Raising livestock to be eaten uses so many resources that could otherwise be used to directly feed people. One third of the world’s fresh water supply goes to livestock, 30 per cent of non frozen land is inhabited by livestock and 1.3 billion tons of grain are used to feed them. The outcome from livestock is also harmful to the environment. Red meat production is responsible for 40 per cent more greenhouse gases than growing fruits and vegetables and is responsible for 20 per cent of all methane gases in the United States. So with a plant-based diet being a viable alternative to eating meat with it’s negative environmental affect, its easy to question why the food guide is the way it is to begin with.
When the food guide was originally created it was to educate people on how to stay healthy during war times and combat famine. It suggested that lots of milk and bread were a part of a healthy diet. In the 75 years since its debut the guide has undergone tweaks but still lists grains, dairy and meat products as separate food groups which are part of a balanced diet. But the health concerns of Canadians have changed over the decade from famine to obesity and diet-related chronic illnesses, and thus the food guide is going through its major revamp in order to address these concerns.

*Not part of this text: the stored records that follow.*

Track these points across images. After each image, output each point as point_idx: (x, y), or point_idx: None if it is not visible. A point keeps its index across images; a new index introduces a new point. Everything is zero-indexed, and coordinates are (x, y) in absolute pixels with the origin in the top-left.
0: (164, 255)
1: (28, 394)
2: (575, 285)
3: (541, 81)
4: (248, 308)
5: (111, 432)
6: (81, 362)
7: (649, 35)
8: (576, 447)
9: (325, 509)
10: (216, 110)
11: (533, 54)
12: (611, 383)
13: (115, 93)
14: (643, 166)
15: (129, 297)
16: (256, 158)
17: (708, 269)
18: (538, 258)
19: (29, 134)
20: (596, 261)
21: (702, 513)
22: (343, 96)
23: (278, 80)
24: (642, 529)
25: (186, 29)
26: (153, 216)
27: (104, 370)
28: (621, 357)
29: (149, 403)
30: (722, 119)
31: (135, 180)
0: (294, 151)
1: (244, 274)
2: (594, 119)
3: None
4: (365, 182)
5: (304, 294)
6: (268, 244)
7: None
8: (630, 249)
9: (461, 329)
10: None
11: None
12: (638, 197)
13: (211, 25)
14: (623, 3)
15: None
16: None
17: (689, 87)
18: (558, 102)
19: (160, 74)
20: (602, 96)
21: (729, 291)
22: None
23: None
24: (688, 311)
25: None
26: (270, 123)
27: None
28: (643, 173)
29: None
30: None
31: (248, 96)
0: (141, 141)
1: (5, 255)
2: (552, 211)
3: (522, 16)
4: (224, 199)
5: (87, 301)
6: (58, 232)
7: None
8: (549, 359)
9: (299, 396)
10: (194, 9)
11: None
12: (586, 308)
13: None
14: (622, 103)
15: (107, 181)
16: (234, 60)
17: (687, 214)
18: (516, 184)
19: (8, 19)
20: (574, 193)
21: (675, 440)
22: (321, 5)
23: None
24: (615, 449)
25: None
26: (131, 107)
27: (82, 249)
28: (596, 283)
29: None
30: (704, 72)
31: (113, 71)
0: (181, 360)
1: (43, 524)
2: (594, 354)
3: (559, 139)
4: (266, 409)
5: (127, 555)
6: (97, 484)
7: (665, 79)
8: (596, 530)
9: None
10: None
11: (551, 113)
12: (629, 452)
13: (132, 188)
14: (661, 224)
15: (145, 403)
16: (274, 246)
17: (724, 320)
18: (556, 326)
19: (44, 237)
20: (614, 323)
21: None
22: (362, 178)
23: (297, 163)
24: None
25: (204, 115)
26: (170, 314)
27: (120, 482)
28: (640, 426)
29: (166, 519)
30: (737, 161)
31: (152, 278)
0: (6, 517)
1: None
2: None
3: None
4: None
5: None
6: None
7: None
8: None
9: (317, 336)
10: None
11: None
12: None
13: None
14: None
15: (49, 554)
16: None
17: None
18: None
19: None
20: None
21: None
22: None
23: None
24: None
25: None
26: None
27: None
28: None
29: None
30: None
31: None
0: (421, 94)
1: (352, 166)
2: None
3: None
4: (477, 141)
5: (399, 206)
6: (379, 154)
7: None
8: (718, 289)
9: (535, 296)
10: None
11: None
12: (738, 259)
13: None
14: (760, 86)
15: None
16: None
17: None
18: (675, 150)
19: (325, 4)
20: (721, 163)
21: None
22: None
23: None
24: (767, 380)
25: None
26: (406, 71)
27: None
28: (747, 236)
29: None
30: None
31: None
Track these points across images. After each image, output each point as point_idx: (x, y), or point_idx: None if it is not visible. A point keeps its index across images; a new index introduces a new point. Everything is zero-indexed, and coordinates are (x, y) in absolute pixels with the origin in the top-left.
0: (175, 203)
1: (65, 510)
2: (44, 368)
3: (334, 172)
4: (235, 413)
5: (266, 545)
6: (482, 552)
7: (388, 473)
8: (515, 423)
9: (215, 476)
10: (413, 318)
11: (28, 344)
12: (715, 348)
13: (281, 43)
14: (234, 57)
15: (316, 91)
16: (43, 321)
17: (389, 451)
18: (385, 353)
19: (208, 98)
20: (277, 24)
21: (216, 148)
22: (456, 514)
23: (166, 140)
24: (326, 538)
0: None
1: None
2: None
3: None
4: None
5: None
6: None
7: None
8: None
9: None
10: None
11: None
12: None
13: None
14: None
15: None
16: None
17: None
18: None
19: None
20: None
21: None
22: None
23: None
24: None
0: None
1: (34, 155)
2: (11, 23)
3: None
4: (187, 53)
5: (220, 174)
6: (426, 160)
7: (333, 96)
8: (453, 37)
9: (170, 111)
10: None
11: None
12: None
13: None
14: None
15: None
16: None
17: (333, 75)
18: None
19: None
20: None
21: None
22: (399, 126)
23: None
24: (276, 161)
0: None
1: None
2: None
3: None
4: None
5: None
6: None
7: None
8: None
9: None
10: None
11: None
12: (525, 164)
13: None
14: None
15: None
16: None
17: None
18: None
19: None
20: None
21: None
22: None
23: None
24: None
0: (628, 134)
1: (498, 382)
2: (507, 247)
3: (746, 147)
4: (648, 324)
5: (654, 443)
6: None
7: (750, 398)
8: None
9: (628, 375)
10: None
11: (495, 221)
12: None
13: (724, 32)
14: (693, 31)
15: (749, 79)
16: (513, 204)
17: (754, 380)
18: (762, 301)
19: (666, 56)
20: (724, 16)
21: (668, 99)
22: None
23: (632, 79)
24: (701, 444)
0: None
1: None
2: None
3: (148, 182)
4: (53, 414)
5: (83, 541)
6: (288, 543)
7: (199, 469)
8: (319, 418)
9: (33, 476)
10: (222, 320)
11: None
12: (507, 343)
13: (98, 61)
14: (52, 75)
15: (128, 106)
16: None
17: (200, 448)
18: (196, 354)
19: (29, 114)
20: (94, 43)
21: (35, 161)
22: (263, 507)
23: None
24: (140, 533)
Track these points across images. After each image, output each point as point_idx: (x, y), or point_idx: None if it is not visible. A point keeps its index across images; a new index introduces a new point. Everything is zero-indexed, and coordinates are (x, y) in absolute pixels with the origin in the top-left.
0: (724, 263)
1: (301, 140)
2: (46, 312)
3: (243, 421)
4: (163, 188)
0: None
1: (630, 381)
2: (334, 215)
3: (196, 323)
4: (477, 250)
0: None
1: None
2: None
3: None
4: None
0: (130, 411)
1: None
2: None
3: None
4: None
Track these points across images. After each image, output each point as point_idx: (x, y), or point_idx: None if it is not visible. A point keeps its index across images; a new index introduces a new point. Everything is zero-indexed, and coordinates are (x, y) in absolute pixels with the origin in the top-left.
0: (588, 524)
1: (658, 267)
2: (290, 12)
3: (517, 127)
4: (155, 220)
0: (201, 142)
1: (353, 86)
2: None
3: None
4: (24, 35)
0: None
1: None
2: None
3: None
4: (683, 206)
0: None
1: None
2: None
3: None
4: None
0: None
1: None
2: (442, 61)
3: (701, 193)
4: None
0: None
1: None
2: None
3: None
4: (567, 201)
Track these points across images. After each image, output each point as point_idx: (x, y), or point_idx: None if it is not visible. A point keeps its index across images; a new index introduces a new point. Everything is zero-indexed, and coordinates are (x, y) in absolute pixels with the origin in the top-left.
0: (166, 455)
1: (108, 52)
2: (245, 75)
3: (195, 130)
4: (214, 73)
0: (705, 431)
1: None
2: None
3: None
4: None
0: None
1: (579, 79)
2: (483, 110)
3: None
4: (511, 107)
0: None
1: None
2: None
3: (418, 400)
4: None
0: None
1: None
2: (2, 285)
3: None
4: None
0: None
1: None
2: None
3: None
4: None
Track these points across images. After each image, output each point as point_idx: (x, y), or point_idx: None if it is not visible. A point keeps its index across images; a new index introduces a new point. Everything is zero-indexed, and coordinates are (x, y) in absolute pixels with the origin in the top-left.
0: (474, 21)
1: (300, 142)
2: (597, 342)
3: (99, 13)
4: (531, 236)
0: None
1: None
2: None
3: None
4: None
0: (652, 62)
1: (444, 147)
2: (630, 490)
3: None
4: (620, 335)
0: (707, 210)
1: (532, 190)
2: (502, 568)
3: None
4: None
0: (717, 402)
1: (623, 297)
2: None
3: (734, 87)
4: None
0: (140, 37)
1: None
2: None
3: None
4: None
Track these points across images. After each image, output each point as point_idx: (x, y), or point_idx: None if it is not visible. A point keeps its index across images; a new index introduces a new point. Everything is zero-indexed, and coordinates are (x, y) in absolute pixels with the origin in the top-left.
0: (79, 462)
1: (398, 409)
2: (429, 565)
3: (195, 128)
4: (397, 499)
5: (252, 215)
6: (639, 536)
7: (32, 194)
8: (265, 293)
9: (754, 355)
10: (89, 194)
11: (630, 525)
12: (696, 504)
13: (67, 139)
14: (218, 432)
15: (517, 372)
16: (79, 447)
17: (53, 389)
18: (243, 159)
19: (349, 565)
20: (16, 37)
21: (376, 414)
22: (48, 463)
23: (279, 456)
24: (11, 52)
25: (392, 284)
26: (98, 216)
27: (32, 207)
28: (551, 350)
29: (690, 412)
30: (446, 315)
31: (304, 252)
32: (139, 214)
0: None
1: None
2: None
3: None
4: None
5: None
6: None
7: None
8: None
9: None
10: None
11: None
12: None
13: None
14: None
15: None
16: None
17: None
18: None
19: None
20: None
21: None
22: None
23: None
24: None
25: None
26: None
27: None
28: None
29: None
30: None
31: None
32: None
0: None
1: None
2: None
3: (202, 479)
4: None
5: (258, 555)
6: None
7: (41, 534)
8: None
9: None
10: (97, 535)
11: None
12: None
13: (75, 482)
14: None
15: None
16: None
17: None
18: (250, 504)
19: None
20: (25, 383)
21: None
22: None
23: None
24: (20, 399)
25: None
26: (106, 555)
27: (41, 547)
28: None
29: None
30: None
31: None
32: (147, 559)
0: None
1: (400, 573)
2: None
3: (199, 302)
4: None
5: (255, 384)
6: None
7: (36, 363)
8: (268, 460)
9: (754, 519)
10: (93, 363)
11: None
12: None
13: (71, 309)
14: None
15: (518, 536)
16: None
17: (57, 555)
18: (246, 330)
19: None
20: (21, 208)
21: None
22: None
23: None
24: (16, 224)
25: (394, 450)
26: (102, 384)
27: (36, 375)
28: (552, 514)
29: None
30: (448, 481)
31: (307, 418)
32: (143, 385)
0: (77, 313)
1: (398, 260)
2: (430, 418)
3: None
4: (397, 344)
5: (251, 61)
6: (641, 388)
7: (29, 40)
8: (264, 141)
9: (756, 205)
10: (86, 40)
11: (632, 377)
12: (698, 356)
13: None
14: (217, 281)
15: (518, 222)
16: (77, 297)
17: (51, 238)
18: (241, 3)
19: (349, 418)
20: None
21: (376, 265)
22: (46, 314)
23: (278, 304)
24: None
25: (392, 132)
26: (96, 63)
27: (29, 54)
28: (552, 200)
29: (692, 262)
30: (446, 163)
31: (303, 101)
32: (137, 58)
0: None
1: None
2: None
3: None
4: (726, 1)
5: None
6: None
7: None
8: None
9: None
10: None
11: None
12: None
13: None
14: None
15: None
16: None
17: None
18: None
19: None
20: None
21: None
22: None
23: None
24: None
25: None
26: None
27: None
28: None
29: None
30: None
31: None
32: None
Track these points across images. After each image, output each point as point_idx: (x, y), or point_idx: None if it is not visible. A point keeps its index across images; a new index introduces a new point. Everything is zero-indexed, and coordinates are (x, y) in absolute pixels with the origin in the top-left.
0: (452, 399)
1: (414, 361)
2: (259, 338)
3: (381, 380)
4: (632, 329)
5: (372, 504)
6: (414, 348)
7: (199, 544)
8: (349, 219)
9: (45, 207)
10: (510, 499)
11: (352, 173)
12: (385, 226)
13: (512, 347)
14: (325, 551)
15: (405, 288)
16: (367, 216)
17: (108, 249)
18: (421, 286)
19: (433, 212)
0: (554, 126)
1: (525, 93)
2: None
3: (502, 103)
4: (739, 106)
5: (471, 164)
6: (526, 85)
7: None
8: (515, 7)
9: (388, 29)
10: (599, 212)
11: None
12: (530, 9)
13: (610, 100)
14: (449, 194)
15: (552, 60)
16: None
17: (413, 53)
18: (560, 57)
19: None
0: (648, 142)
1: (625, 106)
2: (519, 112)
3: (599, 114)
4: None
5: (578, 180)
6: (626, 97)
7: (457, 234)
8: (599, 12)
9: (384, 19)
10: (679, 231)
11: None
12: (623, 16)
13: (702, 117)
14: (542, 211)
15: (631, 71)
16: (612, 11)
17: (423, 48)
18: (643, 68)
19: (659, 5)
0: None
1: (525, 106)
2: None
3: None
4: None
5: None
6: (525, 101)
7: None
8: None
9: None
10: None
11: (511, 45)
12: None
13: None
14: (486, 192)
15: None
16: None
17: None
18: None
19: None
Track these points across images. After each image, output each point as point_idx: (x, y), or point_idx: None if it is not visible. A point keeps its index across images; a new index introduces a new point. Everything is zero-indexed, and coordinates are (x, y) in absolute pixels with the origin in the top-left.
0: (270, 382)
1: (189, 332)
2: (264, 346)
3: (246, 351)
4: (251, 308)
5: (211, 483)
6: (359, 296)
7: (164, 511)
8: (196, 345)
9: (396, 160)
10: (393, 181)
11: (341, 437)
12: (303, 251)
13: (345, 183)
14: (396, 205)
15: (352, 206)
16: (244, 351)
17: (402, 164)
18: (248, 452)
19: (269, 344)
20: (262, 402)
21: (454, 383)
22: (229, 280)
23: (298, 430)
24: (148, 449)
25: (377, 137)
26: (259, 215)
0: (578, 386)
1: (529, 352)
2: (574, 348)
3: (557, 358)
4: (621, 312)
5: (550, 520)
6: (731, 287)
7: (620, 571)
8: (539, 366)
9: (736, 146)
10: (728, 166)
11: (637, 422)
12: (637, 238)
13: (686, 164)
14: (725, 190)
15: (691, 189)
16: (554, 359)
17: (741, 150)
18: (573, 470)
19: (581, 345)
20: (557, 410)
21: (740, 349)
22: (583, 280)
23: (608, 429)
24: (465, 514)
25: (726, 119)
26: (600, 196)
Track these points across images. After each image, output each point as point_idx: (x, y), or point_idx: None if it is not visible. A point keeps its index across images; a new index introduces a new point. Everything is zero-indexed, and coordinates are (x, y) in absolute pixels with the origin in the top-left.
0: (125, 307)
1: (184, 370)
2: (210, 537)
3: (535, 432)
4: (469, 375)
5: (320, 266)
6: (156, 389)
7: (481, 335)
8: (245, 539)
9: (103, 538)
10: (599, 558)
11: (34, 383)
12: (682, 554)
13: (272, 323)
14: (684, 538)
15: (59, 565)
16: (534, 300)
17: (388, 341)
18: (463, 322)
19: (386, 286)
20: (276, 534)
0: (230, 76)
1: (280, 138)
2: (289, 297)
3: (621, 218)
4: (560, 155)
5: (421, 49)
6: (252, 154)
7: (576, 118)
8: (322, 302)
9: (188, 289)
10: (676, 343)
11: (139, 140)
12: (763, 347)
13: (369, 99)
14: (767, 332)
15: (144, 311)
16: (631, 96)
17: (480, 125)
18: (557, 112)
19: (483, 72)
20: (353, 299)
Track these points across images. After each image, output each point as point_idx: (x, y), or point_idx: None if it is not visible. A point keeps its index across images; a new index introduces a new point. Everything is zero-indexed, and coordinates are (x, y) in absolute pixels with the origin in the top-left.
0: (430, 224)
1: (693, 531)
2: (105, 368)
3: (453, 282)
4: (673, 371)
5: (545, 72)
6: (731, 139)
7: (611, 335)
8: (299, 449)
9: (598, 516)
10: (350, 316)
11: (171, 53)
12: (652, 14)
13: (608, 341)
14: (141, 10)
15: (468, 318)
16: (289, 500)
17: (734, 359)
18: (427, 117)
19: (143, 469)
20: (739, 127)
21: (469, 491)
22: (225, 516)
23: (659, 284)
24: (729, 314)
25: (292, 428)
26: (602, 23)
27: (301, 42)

Not only does the food guide implicitly benefit the environment through what it suggests, but the guide is also designating a section to how people should eat and where there food should come from. Sustainable growing and buying local are both said to have emphasis in the new guide.
Since its creation Canada’s Food Guide has been used by doctors, dietitians, and has major influence on school lunch programs. If the guide is as drastically different as expected to be, people and the environment will notice.